No Junk in DNA?

this is a really big deal and i am amused by the multiple google maps references. i was at a NIH workshop with the gentleman in the picture a few years ago (hi Mark Gerstein) and we talked about how google maps like visualizations can help spur discovery in science

i am glad faint echoes of that workshop led to something 🙂

“It’s Google maps”. Its predecessor, the Human Genome Project, which determined the entire sequence of human DNA, “was like getting a picture of earth from space. It doesn’t tell you where the roads are, it doesn’t tell you what traffic is like at what time of the day, it doesn’t tell you where the good restaurants are, or the hospitals or the cities or the rivers.”

The new result “is a stunning resource. My head explodes at the amount of data.”

more on this fight

“We don’t use that term anymore. It was pretty much a case of hubris to imagine that we could dispense with any part of the genome — as if we knew enough to say it wasn’t functional.” Most of the DNA that scientists once thought was just taking up space in the genome, “turns out to be doing stuff.”

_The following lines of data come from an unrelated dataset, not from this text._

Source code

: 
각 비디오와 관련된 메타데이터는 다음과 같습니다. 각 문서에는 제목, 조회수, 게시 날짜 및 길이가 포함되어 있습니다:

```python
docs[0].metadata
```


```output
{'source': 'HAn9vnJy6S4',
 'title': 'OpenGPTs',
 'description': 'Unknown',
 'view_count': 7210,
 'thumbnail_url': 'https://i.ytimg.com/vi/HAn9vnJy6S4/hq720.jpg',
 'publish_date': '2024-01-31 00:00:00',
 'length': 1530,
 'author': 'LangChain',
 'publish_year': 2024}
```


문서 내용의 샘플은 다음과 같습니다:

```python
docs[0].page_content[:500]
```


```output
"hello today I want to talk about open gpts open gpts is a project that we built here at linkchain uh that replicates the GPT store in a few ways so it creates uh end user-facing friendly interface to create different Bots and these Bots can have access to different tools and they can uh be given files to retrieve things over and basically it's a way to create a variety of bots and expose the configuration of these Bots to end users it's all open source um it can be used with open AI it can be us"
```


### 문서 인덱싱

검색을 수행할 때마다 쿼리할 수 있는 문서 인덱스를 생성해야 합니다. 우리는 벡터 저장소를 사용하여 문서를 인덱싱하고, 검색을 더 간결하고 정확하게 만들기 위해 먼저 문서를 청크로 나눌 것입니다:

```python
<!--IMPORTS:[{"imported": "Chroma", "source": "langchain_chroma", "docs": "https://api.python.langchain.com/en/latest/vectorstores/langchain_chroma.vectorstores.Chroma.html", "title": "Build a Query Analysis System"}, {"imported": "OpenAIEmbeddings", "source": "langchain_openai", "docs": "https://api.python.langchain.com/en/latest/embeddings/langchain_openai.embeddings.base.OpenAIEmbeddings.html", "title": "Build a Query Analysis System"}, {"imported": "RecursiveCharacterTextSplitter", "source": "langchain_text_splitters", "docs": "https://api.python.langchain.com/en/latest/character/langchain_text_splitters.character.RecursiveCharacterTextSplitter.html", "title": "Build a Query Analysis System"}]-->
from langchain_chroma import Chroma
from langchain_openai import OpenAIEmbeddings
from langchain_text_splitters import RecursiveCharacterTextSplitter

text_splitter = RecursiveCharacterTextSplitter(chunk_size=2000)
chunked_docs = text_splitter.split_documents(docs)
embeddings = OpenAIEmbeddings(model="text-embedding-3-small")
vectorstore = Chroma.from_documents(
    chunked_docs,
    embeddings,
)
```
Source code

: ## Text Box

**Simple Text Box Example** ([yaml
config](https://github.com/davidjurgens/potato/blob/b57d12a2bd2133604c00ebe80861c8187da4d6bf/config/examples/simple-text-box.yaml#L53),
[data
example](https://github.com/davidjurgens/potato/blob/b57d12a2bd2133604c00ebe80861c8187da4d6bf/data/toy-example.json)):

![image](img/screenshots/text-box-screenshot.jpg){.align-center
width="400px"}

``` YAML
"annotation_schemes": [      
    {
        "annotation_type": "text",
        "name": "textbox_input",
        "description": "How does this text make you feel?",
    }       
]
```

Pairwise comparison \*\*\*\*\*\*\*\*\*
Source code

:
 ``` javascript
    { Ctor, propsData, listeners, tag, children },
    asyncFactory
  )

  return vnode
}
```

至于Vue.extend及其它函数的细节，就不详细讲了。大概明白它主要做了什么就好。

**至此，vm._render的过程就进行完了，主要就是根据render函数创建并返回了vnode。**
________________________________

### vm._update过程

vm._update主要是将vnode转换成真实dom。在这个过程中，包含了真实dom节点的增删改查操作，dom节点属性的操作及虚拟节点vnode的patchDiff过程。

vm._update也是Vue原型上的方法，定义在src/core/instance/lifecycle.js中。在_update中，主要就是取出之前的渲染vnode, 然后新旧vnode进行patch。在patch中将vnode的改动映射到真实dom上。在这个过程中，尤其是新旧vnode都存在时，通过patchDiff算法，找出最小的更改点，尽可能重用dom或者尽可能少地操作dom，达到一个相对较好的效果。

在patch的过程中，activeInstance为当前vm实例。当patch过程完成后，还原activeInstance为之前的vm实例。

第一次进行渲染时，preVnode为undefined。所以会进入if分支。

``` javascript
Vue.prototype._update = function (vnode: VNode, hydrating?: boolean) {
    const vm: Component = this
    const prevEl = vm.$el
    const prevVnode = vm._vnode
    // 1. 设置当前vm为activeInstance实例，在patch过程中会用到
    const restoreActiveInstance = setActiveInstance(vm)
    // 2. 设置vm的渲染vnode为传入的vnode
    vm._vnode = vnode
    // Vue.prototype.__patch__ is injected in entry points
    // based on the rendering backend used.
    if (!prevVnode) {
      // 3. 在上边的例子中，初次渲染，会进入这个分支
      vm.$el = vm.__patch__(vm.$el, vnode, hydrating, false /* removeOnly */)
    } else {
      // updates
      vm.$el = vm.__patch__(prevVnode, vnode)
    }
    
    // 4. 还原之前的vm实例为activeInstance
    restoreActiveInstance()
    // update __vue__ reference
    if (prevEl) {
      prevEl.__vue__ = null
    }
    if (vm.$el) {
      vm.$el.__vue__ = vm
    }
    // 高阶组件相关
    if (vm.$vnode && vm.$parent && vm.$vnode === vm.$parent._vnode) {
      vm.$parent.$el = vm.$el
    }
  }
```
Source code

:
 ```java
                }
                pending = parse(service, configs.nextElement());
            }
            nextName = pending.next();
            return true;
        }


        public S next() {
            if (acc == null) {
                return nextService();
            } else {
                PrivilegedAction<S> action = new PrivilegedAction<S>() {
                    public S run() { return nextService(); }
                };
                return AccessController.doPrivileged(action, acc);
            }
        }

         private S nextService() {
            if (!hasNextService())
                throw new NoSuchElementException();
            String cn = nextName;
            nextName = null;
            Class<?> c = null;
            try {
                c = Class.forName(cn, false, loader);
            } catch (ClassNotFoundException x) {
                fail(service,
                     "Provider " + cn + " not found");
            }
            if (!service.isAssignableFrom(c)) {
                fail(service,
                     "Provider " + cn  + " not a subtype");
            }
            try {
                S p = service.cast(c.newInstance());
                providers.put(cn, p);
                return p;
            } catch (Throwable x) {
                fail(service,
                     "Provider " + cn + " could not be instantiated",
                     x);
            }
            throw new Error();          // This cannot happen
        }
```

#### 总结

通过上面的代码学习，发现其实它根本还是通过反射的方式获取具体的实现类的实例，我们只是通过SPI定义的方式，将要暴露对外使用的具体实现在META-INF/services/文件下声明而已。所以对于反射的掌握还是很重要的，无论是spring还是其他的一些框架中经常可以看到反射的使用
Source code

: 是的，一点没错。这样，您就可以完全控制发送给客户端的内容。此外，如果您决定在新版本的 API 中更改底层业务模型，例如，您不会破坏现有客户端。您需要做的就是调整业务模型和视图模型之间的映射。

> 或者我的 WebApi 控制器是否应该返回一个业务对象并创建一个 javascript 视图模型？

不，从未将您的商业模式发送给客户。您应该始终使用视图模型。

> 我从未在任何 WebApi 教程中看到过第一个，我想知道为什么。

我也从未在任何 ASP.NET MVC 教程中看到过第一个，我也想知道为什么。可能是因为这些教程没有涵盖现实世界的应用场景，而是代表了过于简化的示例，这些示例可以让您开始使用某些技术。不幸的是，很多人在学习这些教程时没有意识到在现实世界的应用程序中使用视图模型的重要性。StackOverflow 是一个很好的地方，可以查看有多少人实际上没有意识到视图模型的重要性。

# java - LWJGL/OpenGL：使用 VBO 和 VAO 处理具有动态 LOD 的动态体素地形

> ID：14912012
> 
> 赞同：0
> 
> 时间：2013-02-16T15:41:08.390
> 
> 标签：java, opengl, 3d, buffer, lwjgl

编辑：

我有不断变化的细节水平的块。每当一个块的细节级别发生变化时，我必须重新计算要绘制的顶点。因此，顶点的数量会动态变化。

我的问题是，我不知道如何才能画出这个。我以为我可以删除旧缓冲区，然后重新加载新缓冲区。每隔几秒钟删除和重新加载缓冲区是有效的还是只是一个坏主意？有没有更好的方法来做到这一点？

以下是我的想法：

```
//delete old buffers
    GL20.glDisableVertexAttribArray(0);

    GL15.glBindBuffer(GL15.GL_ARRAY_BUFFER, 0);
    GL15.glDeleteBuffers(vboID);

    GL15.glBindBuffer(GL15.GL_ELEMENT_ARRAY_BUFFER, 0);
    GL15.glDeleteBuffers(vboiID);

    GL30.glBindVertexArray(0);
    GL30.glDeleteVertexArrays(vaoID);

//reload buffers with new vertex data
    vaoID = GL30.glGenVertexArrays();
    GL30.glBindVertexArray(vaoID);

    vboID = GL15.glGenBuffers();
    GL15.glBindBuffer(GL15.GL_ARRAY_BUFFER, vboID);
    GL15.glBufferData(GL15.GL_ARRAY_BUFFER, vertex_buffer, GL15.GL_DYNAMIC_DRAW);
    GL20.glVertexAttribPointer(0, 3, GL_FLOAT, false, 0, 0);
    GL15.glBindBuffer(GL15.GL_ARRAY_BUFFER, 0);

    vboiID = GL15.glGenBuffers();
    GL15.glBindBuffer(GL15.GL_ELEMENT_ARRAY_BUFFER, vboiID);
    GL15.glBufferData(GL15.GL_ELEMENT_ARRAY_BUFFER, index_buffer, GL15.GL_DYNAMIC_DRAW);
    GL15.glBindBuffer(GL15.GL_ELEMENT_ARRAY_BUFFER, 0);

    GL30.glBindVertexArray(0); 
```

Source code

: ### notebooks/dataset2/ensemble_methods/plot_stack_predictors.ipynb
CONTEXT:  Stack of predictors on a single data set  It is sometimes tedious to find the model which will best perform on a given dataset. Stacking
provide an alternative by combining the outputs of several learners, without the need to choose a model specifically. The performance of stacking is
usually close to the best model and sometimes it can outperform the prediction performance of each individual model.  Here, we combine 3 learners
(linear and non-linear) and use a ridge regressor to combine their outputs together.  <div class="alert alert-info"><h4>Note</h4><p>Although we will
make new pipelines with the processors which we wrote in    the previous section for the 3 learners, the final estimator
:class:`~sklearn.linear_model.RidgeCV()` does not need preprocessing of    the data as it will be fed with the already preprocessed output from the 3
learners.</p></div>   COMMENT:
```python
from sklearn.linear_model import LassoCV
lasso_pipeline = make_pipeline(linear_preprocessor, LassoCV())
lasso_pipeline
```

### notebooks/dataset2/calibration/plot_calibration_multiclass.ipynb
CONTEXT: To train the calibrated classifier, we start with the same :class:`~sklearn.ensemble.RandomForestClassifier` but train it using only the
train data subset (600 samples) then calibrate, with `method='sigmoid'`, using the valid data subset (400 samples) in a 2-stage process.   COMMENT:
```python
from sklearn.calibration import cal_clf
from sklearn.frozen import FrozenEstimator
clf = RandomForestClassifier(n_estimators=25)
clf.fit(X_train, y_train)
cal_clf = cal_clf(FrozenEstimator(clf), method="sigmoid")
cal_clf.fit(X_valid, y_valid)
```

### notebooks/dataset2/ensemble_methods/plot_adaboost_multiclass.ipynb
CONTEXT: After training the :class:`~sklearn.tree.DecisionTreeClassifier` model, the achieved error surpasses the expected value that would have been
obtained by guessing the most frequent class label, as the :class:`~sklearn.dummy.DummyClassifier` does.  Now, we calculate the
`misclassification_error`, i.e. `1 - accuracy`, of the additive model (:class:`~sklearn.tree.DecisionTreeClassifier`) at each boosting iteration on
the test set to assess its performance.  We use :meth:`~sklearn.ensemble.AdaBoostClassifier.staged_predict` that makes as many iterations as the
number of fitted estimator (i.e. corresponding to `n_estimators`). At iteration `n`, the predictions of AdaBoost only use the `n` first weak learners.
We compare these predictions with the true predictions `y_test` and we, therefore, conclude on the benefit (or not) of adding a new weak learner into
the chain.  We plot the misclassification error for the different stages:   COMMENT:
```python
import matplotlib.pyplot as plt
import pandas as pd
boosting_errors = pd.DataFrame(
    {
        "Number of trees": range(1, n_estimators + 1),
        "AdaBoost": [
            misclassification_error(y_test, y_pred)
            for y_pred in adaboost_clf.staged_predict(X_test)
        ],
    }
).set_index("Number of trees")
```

and techniques like LIGR-Seq can determine what that DNA does:

“Most researchers in the life sciences agree that there’s an urgent need to understand what ncRNAs do. This technology will open the door to developing a new understanding of ncRNA function”. Not having to rely on pre-existing knowledge will boost the discovery of RNA pairs that have never been seen before. Scientists can also, for the first time, look at RNA interactions as they occur in living cells, in all their complexity, unlike in the juices of mashed up cells that they had to rely on before. This is a bit like moving on to explore marine biology from collecting shells on the beach to scuba-diving among the coral reefs, where the scope for discovery is so much bigger. Actually, ncRNAs come in multiple flavors: there’s rRNA, tRNA, snRNA, snoRNA, piRNA, miRNA, and lncRNA, to name a few, where prefixes reflect the RNA’s place in the cell or some aspect of its function. But the truth is that no one really knows the extent to which these ncRNAs control what goes on in the cell, or how they do this.

These noncoding regions may be the source of de novo genes:

The mystery of where these orphan genes came from has puzzled scientists for decades. But in the past few years, a once-heretical explanation has quickly gained momentum — that many of these orphans arose out of non-coding DNA. “Genetic function somehow springs into existence. This metamorphosis was once considered to be impossible, but a growing number of examples in organisms ranging from yeast and flies to mice and humans has convinced most of the field that these de novo genes exist.